During the late 1950's and 1960's, my two sons attended grammar school and high school in WPA public schools built before WW II in Teaneck, NJ.

All across the nation, youngsters like me and then their children and grand children, went to WPA schools and read in WPA libraries and watched football and baseball games in local stadiums built by the WPA. My high school football team played in Red Hook Stadium in Brooklyn, a WPA arena.

After World War II I picked up the game of golf and Bethpage was where I played more golf than any other place in the early 1950's.

I played all of the New York City municipal golf courses, including La Tourette on Staten Island and Split Rock in the Bronx. These two courses, designed by John Van Kleek, were built in 1935 and 1936 by WPA workers.
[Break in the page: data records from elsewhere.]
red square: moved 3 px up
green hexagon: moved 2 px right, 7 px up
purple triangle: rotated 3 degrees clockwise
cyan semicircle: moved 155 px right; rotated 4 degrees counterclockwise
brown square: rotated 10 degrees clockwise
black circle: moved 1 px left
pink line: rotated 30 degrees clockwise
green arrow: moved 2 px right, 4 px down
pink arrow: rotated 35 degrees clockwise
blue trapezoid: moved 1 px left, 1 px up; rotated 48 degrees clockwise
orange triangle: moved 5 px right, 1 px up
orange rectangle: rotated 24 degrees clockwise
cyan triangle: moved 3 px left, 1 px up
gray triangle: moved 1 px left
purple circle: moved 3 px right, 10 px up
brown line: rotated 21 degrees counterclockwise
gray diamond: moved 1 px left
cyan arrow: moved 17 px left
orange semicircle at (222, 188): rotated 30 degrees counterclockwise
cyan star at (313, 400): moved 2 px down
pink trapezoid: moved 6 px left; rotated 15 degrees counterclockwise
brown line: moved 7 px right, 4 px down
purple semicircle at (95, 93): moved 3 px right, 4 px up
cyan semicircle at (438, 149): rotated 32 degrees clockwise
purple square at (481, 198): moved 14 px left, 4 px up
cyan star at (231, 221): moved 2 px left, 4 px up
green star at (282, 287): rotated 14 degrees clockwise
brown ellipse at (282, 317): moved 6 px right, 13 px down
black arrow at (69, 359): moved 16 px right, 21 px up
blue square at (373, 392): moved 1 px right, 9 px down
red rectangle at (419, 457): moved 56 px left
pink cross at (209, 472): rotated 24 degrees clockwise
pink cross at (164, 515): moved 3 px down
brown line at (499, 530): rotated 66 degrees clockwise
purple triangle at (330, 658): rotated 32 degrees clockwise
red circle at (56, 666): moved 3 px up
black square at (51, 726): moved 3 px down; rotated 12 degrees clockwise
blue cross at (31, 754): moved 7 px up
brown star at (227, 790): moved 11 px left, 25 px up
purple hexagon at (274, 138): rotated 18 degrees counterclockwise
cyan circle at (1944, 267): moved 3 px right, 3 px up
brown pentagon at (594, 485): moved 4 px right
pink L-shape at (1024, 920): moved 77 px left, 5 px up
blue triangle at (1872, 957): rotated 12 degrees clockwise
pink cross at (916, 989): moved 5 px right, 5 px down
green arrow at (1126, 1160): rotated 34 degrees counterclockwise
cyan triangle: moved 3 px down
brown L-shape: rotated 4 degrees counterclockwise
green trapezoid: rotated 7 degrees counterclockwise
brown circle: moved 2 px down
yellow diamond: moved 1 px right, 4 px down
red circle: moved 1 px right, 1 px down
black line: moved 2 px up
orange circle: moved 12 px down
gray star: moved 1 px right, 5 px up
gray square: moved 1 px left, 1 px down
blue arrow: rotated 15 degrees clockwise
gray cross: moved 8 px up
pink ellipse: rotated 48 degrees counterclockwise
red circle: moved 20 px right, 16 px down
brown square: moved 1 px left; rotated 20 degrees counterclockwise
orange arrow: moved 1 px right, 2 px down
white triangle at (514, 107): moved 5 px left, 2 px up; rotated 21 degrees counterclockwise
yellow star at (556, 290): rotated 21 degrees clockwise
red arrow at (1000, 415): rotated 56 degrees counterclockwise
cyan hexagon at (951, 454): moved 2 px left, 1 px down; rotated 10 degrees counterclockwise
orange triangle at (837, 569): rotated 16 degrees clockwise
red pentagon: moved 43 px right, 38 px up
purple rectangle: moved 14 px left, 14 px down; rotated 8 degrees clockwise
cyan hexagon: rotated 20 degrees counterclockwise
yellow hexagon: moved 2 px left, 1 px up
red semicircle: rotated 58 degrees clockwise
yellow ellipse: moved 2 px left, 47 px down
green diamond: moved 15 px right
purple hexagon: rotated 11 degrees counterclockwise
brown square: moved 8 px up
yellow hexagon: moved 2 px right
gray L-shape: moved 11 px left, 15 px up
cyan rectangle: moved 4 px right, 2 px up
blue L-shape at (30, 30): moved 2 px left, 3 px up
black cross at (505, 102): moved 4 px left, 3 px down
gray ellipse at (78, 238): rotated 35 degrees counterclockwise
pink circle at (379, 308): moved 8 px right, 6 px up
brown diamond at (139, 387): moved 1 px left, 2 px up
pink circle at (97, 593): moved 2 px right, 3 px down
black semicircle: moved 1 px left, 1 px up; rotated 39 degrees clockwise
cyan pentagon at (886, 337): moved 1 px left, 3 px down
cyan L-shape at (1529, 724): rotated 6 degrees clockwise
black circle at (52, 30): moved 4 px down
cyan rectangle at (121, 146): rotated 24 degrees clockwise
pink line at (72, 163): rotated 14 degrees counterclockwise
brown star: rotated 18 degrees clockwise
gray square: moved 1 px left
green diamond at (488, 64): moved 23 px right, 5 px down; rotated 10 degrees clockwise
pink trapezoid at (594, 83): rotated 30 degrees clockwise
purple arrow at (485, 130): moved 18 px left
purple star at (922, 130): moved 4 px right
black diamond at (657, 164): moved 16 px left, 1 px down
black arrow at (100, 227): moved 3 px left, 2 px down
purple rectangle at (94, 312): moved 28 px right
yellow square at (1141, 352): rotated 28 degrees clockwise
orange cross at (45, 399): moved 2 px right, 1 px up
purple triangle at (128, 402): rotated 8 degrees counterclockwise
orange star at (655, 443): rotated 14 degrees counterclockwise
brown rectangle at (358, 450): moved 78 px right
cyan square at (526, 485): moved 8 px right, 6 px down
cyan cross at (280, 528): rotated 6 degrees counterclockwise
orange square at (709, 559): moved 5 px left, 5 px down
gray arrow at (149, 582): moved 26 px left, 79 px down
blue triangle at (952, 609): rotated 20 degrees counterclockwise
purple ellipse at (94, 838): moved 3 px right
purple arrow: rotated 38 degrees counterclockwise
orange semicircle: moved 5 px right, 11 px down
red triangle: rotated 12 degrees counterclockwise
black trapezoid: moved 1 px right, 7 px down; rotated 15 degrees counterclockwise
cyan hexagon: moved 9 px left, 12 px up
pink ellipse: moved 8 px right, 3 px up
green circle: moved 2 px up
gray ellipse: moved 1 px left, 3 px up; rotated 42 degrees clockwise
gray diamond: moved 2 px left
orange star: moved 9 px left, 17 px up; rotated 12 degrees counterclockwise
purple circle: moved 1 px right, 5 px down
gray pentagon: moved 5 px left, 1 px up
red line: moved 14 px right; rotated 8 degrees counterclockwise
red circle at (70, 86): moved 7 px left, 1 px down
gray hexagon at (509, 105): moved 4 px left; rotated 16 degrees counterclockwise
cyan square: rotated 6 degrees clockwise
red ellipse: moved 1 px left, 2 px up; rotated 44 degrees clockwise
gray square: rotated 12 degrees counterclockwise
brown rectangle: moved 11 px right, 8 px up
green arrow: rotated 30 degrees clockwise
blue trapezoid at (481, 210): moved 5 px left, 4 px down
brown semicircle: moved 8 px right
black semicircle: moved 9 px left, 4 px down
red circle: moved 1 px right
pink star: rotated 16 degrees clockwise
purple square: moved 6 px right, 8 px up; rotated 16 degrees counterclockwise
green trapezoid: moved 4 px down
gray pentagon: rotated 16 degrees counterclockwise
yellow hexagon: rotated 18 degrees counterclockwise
I recall many of the works of art in the form of murals in public buildings commissioned by the WPA. Famous artists such as Edward Hopper and Jackson Pollock found work through the WPA.

Writers, including Saul Bellow, were given jobs writing brochures and pamphlets for Federal Projects under the auspices of the WPA.

I have heard critics rant against FDR and the WPA and all of the New Deal for years and years.

I lived it and remember FDR and his attempts to turn things around. He may not have actually ended the Great Depression. The Second World War put an end to our worst economic woes of those times. But FDR put people to work.

Congress gave the WPA program $4.8 billion to start with in 1935. By the time we got into WW II when war production pulled us out of the economic doldrums and the WPA was terminated in 1943, the WPA had cost a total of just over $12 billion. That is a mere pittance by today's budget requirements.

Some say one reason the New Deal projects did not do the job completely was that Congress did not spend enough.

However, what those hard working people built, wrote and painted for less than $100 a month remains with us to this day and will be here long after we are not around.

For me, the enjoyment and rewards of those schools, libraries, murals, golf courses and parks built by the WPA and CCC is enough to make me think fondly upon those New Dealers who came up with the plan. At least they tried and in so doing kept millions from starving while giving us all many things worthwhile in education, arts and recreation.

This week golf fans across the world can share that legacy while watching Tiger Woods and others struggle over a WPA golf course that is one of the finest courses on the planet.